In the entries below, find the line with "8: (674, 144, 41.06)" and print exactly every line from there up to and including the line with "36: (247, 5, 79.54)", with no other lines.

----- Records supplied -----

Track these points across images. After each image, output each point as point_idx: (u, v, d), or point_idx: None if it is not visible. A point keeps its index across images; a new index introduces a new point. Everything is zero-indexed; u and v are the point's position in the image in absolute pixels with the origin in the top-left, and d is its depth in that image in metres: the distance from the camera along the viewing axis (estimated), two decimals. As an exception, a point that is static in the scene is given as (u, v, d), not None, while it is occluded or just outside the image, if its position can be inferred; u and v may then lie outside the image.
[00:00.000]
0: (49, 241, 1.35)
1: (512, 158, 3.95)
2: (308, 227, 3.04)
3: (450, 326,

-----
----- Records supplied -----

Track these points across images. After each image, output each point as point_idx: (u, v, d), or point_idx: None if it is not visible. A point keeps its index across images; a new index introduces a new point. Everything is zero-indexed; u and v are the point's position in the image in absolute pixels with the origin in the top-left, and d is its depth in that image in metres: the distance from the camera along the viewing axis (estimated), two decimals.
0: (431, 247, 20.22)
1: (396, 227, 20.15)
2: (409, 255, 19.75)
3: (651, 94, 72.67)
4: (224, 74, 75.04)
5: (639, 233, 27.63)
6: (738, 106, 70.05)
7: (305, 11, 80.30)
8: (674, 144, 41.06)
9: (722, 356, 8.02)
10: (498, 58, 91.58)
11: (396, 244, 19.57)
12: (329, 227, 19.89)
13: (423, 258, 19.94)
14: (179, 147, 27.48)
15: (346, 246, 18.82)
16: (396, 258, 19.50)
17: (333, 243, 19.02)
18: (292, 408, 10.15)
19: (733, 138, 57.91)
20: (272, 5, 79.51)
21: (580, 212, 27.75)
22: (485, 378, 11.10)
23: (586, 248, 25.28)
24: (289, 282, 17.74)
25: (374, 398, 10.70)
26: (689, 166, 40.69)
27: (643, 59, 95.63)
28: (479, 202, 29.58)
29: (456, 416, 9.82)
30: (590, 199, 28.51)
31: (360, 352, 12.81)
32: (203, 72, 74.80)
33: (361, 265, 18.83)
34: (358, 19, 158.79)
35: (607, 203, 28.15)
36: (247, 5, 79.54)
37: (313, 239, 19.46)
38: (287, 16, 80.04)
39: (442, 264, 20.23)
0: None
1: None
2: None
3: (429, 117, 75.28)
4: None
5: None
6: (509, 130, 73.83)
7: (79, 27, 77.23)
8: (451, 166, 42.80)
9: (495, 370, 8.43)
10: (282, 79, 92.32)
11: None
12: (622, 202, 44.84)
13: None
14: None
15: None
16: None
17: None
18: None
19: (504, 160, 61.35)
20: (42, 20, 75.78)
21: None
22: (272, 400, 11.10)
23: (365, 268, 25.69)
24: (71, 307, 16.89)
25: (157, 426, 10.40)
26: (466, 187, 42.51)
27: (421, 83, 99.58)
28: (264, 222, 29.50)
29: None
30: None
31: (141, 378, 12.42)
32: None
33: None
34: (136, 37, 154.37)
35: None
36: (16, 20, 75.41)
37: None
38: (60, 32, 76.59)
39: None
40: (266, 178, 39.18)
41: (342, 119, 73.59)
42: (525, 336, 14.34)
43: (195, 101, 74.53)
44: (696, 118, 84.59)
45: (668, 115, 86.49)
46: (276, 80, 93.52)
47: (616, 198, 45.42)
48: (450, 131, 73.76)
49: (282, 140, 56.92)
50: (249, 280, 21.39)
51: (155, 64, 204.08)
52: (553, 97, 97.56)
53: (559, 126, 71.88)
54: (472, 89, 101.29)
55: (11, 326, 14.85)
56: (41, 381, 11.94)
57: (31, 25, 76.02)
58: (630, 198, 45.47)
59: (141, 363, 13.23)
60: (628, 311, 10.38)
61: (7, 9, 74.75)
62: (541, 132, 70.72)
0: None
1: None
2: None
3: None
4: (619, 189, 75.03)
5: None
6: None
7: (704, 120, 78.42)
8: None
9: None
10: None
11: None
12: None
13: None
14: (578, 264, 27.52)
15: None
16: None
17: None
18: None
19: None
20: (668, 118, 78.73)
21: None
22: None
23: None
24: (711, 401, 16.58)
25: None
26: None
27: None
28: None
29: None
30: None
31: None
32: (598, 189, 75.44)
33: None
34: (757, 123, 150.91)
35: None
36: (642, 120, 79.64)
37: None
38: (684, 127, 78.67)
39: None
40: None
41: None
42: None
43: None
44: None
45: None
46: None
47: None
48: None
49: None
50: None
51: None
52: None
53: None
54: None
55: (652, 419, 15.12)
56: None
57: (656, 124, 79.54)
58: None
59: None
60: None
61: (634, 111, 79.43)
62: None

-----

(Response area)
8: (674, 144, 41.06)
9: (722, 356, 8.02)
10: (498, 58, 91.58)
11: (396, 244, 19.57)
12: (329, 227, 19.89)
13: (423, 258, 19.94)
14: (179, 147, 27.48)
15: (346, 246, 18.82)
16: (396, 258, 19.50)
17: (333, 243, 19.02)
18: (292, 408, 10.15)
19: (733, 138, 57.91)
20: (272, 5, 79.51)
21: (580, 212, 27.75)
22: (485, 378, 11.10)
23: (586, 248, 25.28)
24: (289, 282, 17.74)
25: (374, 398, 10.70)
26: (689, 166, 40.69)
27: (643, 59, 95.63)
28: (479, 202, 29.58)
29: (456, 416, 9.82)
30: (590, 199, 28.51)
31: (360, 352, 12.81)
32: (203, 72, 74.80)
33: (361, 265, 18.83)
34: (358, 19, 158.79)
35: (607, 203, 28.15)
36: (247, 5, 79.54)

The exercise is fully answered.